Can't understand the output shape of Identity layer while using it to replace Fully Connected layer

I’m computing the Frechet Inception Distance(FID) with Inception-v3 Network.

And I try to replace the Fully Connected layer with Identity layer to extract the features.

Before implementing the replacement inception_model.fc = torch.nn.Identity(), check the model summary and get the output shape of last two layers as below:

  • InceptionE-293 [-1, 2048, 8, 8]
  • Linear-294 [-1, 1000]

After implementing the replacement, check and get the output shape of last two layers as below:

  • InceptionE-293 [-1, 2048, 8, 8]
  • Identity-294 [-1, 2048]

The confusion is:
why the output shape of Identity layer is [-1, 2048], and not the same as its input, which is [-1, 2048, 8, 8] ?

Thanks~

Hello @Damon_Roux,

Have you looked at the model text description?

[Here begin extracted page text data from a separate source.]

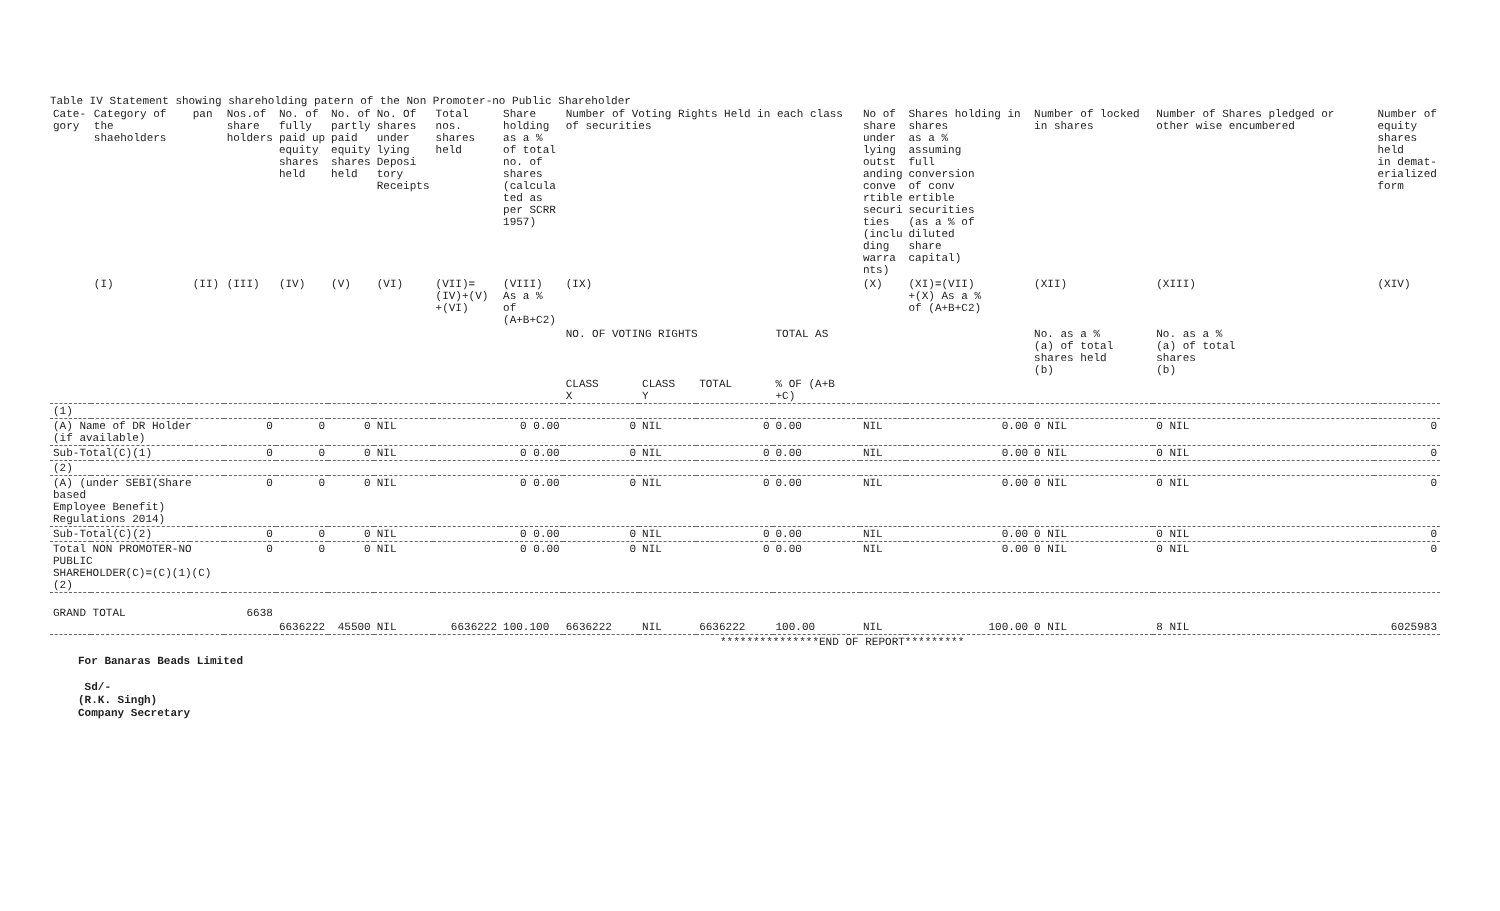Table IV Statement showing shareholding patern of the Non Promoter-no Public Shareholder
| Cate- gory | Category of the shaeholders | pan | Nos.of share holders | No. of fully paid up equity shares held | No. of partly paid equity shares held | No. Of shares under lying Deposi tory Receipts | Total nos. shares held | Share holding as a % of total no. of shares (calcula ted as per SCRR 1957) | Number of Voting Rights Held in each class of securities | | | | No of share under lying outst anding conve rtible securi ties (inclu ding warra nts) | Shares holding in shares as a % assuming full conversion of conv ertible securities (as a % of diluted share capital) | Number of locked in shares | Number of Shares pledged or other wise encumbered | Number of equity shares held in demat- erialized form |
| --- | --- | --- | --- | --- | --- | --- | --- | --- | --- | --- | --- | --- | --- | --- | --- | --- | --- |
| | (I) | (II) | (III) | (IV) | (V) | (VI) | (VII)= (IV)+(V) +(VI) | (VIII) As a % of (A+B+C2) | (IX) | | | | (X) | (XI)=(VII) +(X) As a % of (A+B+C2) | (XII) | (XIII) | (XIV) |
| | | | | | | | | | NO. OF VOTING RIGHTS | | | TOTAL AS | | | No. as a % (a) of total shares held (b) | No. as a % (a) of total shares (b) | |
| | | | | | | | | | CLASS X | CLASS Y | TOTAL | % OF (A+B +C) | | | | | |
| (1) | | | | | | | | | | | | | | | | | |
| (A) Name of DR Holder (if available) | | | 0 | 0 | 0 | NIL | | 0 0.00 | 0 | NIL | 0 | 0.00 | NIL | 0.00 | 0 NIL | 0 NIL | 0 |
| Sub-Total(C)(1) | | | 0 | 0 | 0 | NIL | | 0 0.00 | 0 | NIL | 0 | 0.00 | NIL | 0.00 | 0 NIL | 0 NIL | 0 |
| (2) | | | | | | | | | | | | | | | | | |
| (A) (under SEBI(Share based Employee Benefit) Regulations 2014) | | | 0 | 0 | 0 | NIL | | 0 0.00 | 0 | NIL | 0 | 0.00 | NIL | 0.00 | 0 NIL | 0 NIL | 0 |
| Sub-Total(C)(2) | | | 0 | 0 | 0 | NIL | | 0 0.00 | 0 | NIL | 0 | 0.00 | NIL | 0.00 | 0 NIL | 0 NIL | 0 |
| Total NON PROMOTER-NO PUBLIC SHAREHOLDER(C)=(C)(1)(C)(2) | | | 0 | 0 | 0 | NIL | | 0 0.00 | 0 | NIL | 0 | 0.00 | NIL | 0.00 | 0 NIL | 0 NIL | 0 |
| GRAND TOTAL | | | 6638 | 6636222 | 45500 | NIL | 6636222 | 100.100 | 6636222 | NIL | 6636222 | 100.00 | NIL | 100.00 | 0 NIL | 8 NIL | 6025983 |
| ***************END OF REPORT********* | | | | | | | | | | | | | | | | | |
For Banaras Beads Limited
Sd/-
(R.K. Singh)
Company Secretary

There might be layers or layers between 293 and 294.

I don’t know exactly which implementation of InceptionV3 do you use but it is highly likely that there might be AvgPool2d or some other pooling layer between InceptionE-293 and Linear-294. Pooling layer reduces the dimensionality in the first case when the tensor passed to a fully connected layer and in the second case when it’s passed to identity layer.